Услышав свое имя, тот незамедлительно откликнулся:
– Анатольборис… Звала?
– Они у него если и есть, – не отвечая ему, продолжал Никулинский, – то совсем другие. А вы тут во всеобщем масштабе. Все человечество! – передразнил писатель и депутат. – Нет, вы можете меня уничтожить, растоптать, закопать на этом самом месте, но во всяком мифе, будь то коммунизм или христианство, есть нечто мертвящее. У человека всего-то и осталось радости, что плоть, пока, разумеется… э-э-э… она способна… А христианство грозит ему высохшим перстом, – и он повел пальцем перед Сергеем Павловичем, – только попробуй! Геенна без права обжалования. И моральный кодекс туда же. – Анатолий Борисович сплюнул еще раз и с явным отвращением. – Нет, дорогой доктор, нет, нет и еще раз нет! Не позволяйте мифу…
Однако какую именно преграду должен был воздвигнуть между собой и мифом доктор Боголюбов, узнать ему так и не пришлось. Мощный гул потряс Юмашеву рощу, заснувшие луга и тихие берега старицы. Вода в ней заколебалась, как в сдвинутой резким движением чашке. Дрожь пробежала по земле. Над соснами черными тенями поднялись и закружились птицы. Сразу же вслед за тем в темном небе над Сотниковым вспыхнуло и повисло багровое зарево, будто бы город запылал, в один миг подожженный с разных концов. От второй волны тяжелого гула еще раз вздрогнула под ногами земля.

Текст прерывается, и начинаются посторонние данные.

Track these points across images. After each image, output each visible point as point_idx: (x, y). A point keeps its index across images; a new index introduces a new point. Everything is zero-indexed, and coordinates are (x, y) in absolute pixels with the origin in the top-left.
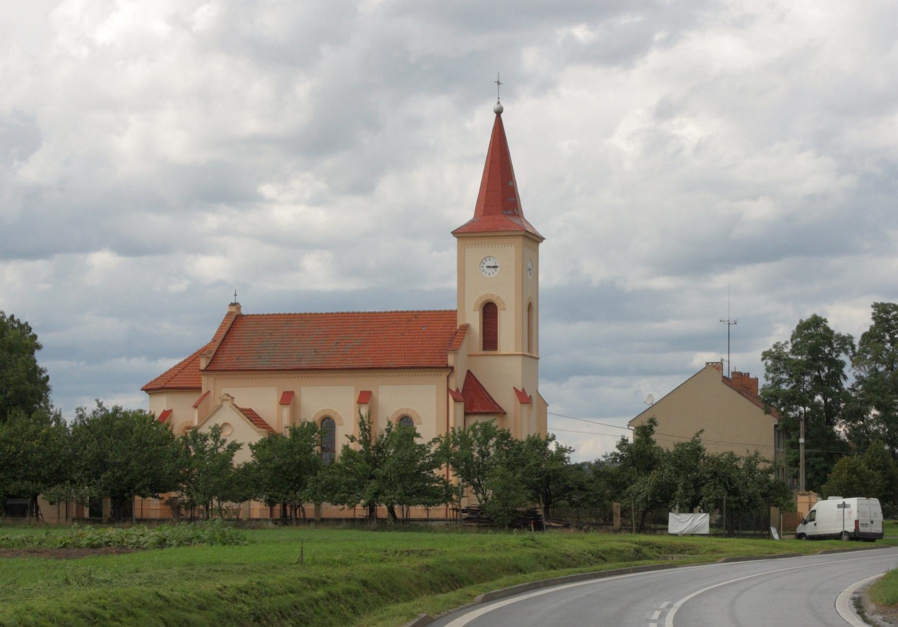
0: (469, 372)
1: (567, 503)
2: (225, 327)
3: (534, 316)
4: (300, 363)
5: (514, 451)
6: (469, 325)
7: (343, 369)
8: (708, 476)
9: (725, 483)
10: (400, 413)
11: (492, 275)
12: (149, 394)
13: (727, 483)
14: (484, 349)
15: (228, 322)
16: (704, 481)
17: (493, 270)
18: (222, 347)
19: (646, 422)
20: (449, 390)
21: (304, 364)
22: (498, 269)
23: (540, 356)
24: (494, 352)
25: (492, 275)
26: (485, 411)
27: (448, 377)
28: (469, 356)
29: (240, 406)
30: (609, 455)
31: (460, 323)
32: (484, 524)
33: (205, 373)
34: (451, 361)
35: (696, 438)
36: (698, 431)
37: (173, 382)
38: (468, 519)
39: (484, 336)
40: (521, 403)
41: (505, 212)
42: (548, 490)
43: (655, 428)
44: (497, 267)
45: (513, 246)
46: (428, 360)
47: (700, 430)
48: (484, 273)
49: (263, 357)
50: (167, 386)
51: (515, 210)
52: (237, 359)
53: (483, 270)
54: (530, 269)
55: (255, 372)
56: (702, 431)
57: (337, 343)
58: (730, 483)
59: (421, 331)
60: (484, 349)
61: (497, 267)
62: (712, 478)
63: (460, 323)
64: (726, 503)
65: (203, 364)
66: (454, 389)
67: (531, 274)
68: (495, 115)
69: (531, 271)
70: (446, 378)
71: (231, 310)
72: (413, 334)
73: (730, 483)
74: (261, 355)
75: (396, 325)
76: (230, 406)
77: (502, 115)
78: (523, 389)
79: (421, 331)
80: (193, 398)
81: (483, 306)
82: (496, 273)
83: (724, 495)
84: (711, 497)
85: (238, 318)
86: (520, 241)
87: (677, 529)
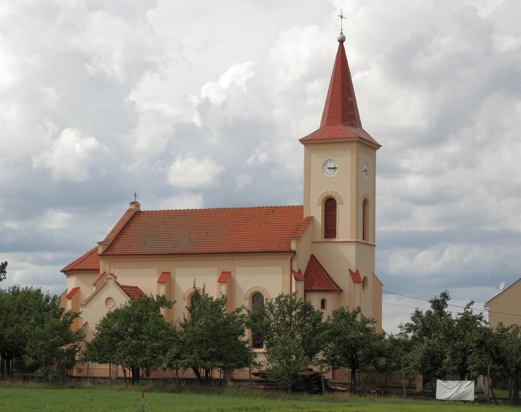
0: (313, 257)
1: (373, 368)
2: (124, 221)
3: (370, 211)
4: (176, 248)
5: (313, 321)
6: (313, 217)
7: (192, 254)
8: (474, 345)
9: (491, 352)
10: (253, 290)
11: (332, 175)
12: (66, 275)
13: (494, 352)
14: (326, 237)
15: (127, 217)
16: (471, 350)
17: (333, 171)
18: (119, 236)
19: (439, 296)
20: (292, 271)
21: (178, 250)
22: (337, 170)
23: (376, 243)
24: (334, 240)
25: (332, 175)
26: (321, 289)
27: (291, 260)
28: (313, 242)
29: (122, 283)
30: (404, 325)
31: (306, 215)
32: (270, 387)
33: (101, 257)
34: (293, 246)
35: (467, 309)
36: (469, 302)
37: (81, 265)
38: (259, 382)
39: (325, 226)
40: (354, 282)
41: (344, 123)
42: (354, 355)
43: (448, 302)
44: (336, 168)
45: (349, 150)
46: (276, 246)
47: (470, 301)
48: (325, 173)
49: (148, 244)
50: (75, 268)
51: (353, 121)
52: (129, 246)
53: (325, 171)
54: (366, 171)
55: (130, 257)
56: (472, 303)
57: (207, 233)
58: (498, 352)
59: (276, 222)
60: (326, 237)
61: (336, 168)
62: (478, 347)
63: (306, 215)
64: (490, 372)
65: (100, 251)
66: (296, 270)
67: (367, 174)
68: (339, 43)
69: (367, 172)
70: (290, 260)
71: (131, 208)
72: (268, 225)
73: (498, 352)
74: (147, 242)
75: (256, 218)
76: (113, 283)
77: (345, 44)
78: (357, 271)
79: (276, 222)
80: (93, 278)
81: (325, 201)
82: (335, 173)
83: (489, 364)
84: (476, 365)
85: (136, 214)
86: (355, 146)
87: (444, 396)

– Ну вот, – почти смущаясь, объявил генерал. – Пока мы тут наслаждались…
– И пели! – вставила Анжелика.
– Ну и это тоже…
– И пили! – как разбуженная ворона, прохрипел Корнеич.
– Не без этого… что ж, иногда можно, тем более, Анатолий Борисович… мы ему всегда рады… у нас на полигоне работали, чему мы все были сейчас свидетели.
– А что это? – почти с ужасом спросил Сергей Павлович.
– Никакой паники, – с бодрым смешочком отозвался Виссарион. – Одна игрушечка… Наш ответ Чемберлену!
– И вы знаете, – стеснительно добавил генерал, – весьма достойный…
– К-к-к-уем… ор-р-р-у-у-ж-жие! – воинственно заявил Федор Николаевич, оказавшийся совершенно пьяным. – Р-р-р-одина! Она у нас…одна!
– Куй, куй, – приговаривал Корнеич, препровождая Рому к машине. – Тебе дома жена втолкует, хотят ли русские войны…
Сергей Павлович стоял, как в оцепенении. Над градом Сотниковым померкло, а затем и совсем погасло зарево. В своих гнездах успокоились птицы, перестала волноваться вода в старице и больше не шумели в лугах травы. С черно-синего неба спускался на землю ночной покой.